Ben Stiller is Roger Greenberg, a somewhat withdrawn forty-something who fifteen years ago rejected a record deal, left his friends, family and a possibly successful career in the Los Angeles music industry behind and became a carpenter in New York. Today, Roger is not at all well. He has just been released from a psychiatric hospital, where he had been a patient for several weeks for, among others things, obsessive compulsive behaviour. With his brother and family away om holiday for some weeks to come, he decides to take care of his younger sibling’s house, and dog. A responsibility he shares with 25-year-old Florence (Greta Gerwig), his brother’s assistant, with whom he almost immediately plunges into a relationship that lies somewhere between friendship and, I guess, what you can call going steady.
The short story that unfolds could very well have been written by Todd Solondz, or Charlie Kaufman – minus his characteristic surrealism – and might have ended up on some spotlighted stage off Broadway rather than on the big screen. The eccentric Roger, who mostly fills his days writing letters of complaint to service companies that have in one way or another done him wrong (his seat on the plane was below expectations, and the carpet in the animal taxi annoyingly sub-par) and also by building a doghouse in his brother’s backyard, still finds the time to reaffirm his old LA ties. Or, in some cases, cut these ties for good since his departure didn’t bode well for everyone, as the missed record deal left some of Roger’s friends looking for other, less favoured means of income. Most notably Ivan (Rhys Ifans), who now lamentably works in a computer store. The heart of the story however, remains Roger’s quasi-relationship with Florence, who just might be his ticket towards a somewhat mature lifestyle more suitable for a man his age. Their relationship has fast-paced ups and downs due to Roger’s irratic behaviour and questionable mannerisms, but a common concern for ill-stricken sheepdog Mahler (a furry MacGuffin if I ever saw one) effectively keeps the oddly happy couple together.
‘Greenberg’ offers humour mostly in its sharp, observant criticism and sarcasm, and in Stiller’s awkward title character that sees him tap both his well-known comic timing as well as an added dimension of near-dramatic quirkiness, as Roger invariably follows his pensive tendencies with sudden emotional outbursts that both entertain and slightly displease, yet somehow instill sympathy for the mentally (not too severely) troubled protagonist.
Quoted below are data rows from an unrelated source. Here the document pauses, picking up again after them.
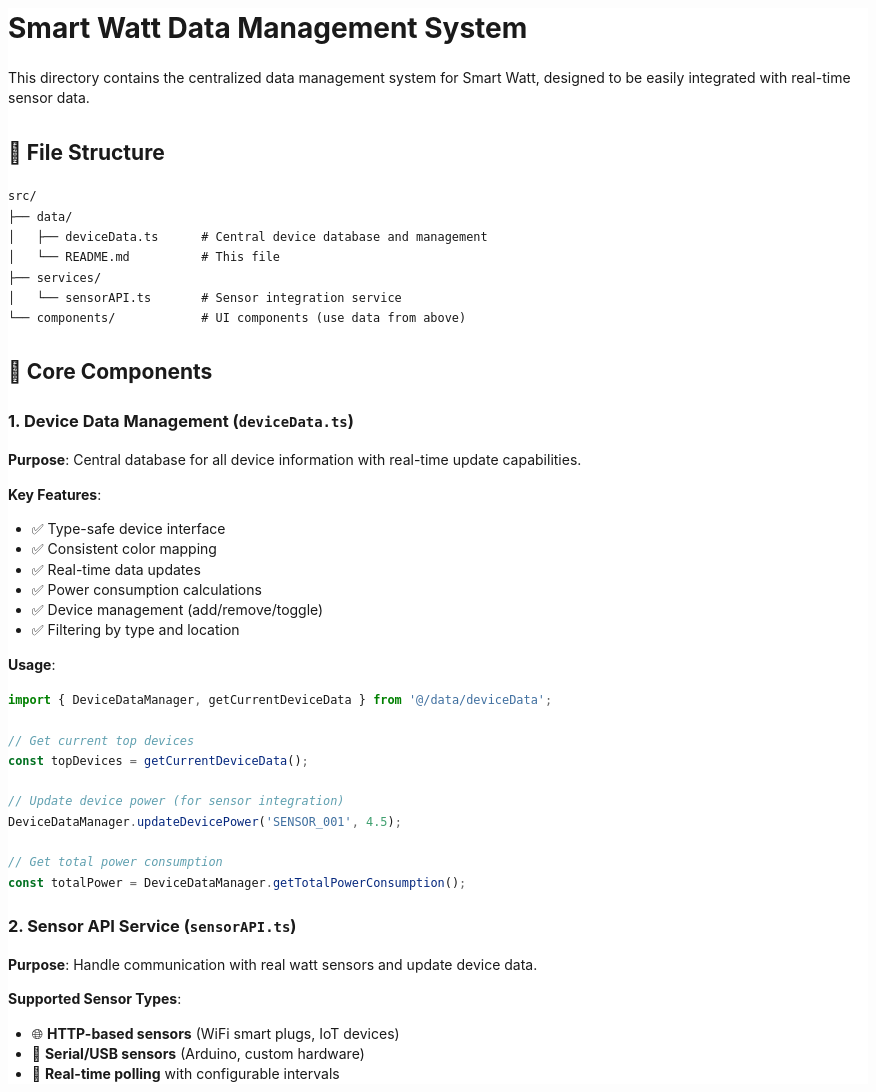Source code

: # Smart Watt Data Management System

This directory contains the centralized data management system for Smart Watt, designed to be easily integrated with real-time sensor data.

## 📁 File Structure

```
src/
├── data/
│   ├── deviceData.ts      # Central device database and management
│   └── README.md          # This file
├── services/
│   └── sensorAPI.ts       # Sensor integration service
└── components/            # UI components (use data from above)
```

## 🔧 Core Components

### 1. Device Data Management (`deviceData.ts`)

**Purpose**: Central database for all device information with real-time update capabilities.

**Key Features**:
- ✅ Type-safe device interface
- ✅ Consistent color mapping
- ✅ Real-time data updates
- ✅ Power consumption calculations
- ✅ Device management (add/remove/toggle)
- ✅ Filtering by type and location

**Usage**:
```typescript
import { DeviceDataManager, getCurrentDeviceData } from '@/data/deviceData';

// Get current top devices
const topDevices = getCurrentDeviceData();

// Update device power (for sensor integration)
DeviceDataManager.updateDevicePower('SENSOR_001', 4.5);

// Get total power consumption
const totalPower = DeviceDataManager.getTotalPowerConsumption();
```

### 2. Sensor API Service (`sensorAPI.ts`)

**Purpose**: Handle communication with real watt sensors and update device data.

**Supported Sensor Types**:
- 🌐 **HTTP-based sensors** (WiFi smart plugs, IoT devices)
- 🔌 **Serial/USB sensors** (Arduino, custom hardware)
- 📡 **Real-time polling** with configurable intervals
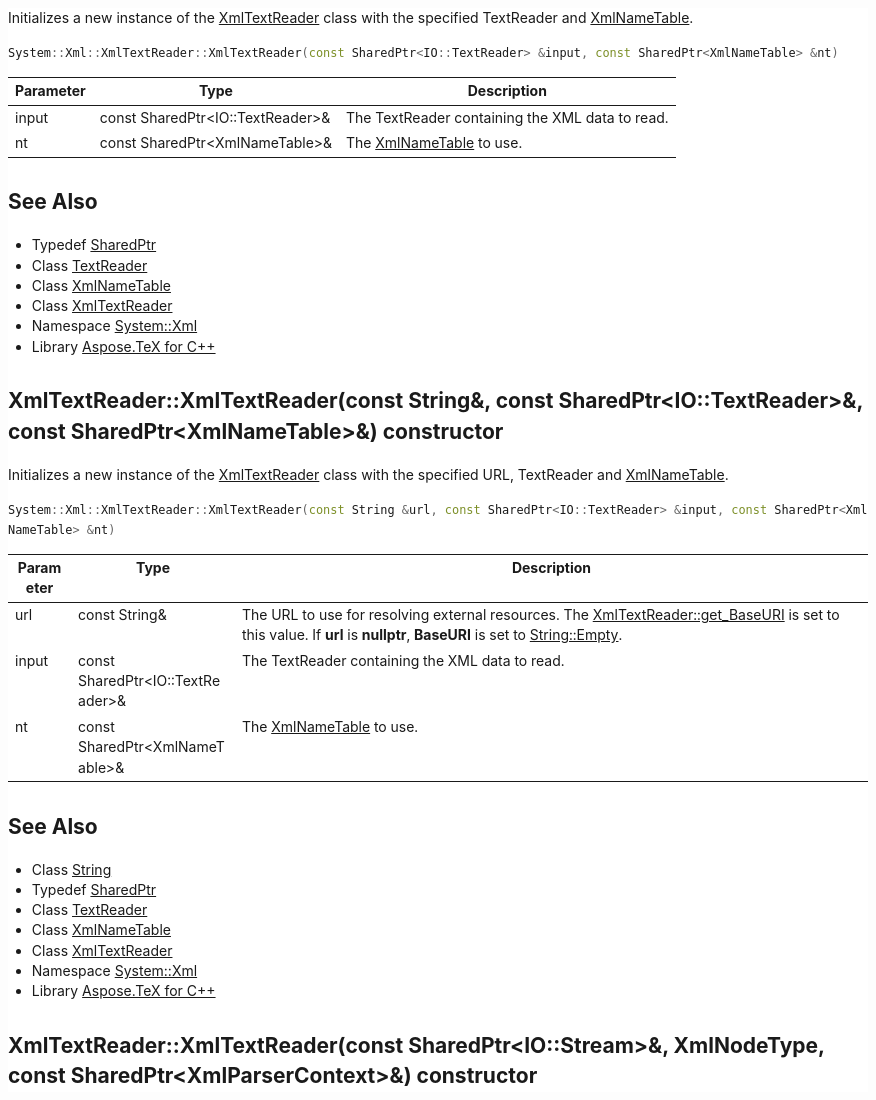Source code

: 
Initializes a new instance of the [XmlTextReader](../) class with the specified TextReader and [XmlNameTable](../../xmlnametable/).

```cpp
System::Xml::XmlTextReader::XmlTextReader(const SharedPtr<IO::TextReader> &input, const SharedPtr<XmlNameTable> &nt)
```


| Parameter | Type | Description |
| --- | --- | --- |
| input | const SharedPtr\<IO::TextReader\>\& | The TextReader containing the XML data to read. |
| nt | const SharedPtr\<XmlNameTable\>\& | The [XmlNameTable](../../xmlnametable/) to use. |

## See Also

* Typedef [SharedPtr](../../../system/sharedptr/)
* Class [TextReader](../../../system.io/textreader/)
* Class [XmlNameTable](../../xmlnametable/)
* Class [XmlTextReader](../)
* Namespace [System::Xml](../../)
* Library [Aspose.TeX for C++](../../../)
## XmlTextReader::XmlTextReader(const String\&, const SharedPtr\<IO::TextReader\>\&, const SharedPtr\<XmlNameTable\>\&) constructor


Initializes a new instance of the [XmlTextReader](../) class with the specified URL, TextReader and [XmlNameTable](../../xmlnametable/).

```cpp
System::Xml::XmlTextReader::XmlTextReader(const String &url, const SharedPtr<IO::TextReader> &input, const SharedPtr<XmlNameTable> &nt)
```


| Parameter | Type | Description |
| --- | --- | --- |
| url | const String\& | The URL to use for resolving external resources. The [XmlTextReader::get_BaseURI](../get_baseuri/) is set to this value. If **url** is **nullptr**, **BaseURI** is set to [String::Empty](../../../system/string/empty/). |
| input | const SharedPtr\<IO::TextReader\>\& | The TextReader containing the XML data to read. |
| nt | const SharedPtr\<XmlNameTable\>\& | The [XmlNameTable](../../xmlnametable/) to use. |

## See Also

* Class [String](../../../system/string/)
* Typedef [SharedPtr](../../../system/sharedptr/)
* Class [TextReader](../../../system.io/textreader/)
* Class [XmlNameTable](../../xmlnametable/)
* Class [XmlTextReader](../)
* Namespace [System::Xml](../../)
* Library [Aspose.TeX for C++](../../../)
## XmlTextReader::XmlTextReader(const SharedPtr\<IO::Stream\>\&, XmlNodeType, const SharedPtr\<XmlParserContext\>\&) constructor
Meanwhile, the underlying drama is never forced upon the audience, thereby maintaining a pleasant aloofness without giving you the impression some aspects should have been explained a little better – like offering more explicit reasons behind Roger’s hospital admittance. Stiller’s performance thereby approaches that of Woody Allen’s typical neurotic einzelganger, while Gerwig is reminiscent of a Zooey Deschanel, or even Audrey Hepburn’s Holly Golighty – which admittedly is a bit of a stretch, but there are obvious similarities nonetheless. The result is a successful drama that’s really just a little romcom sans the usual irritations, lifted above average by the interesting characters and the small and pleasant finds in a script full of snappy-if-a-little-odd humour that makes ‘Greenberg’ a play well worth seeing.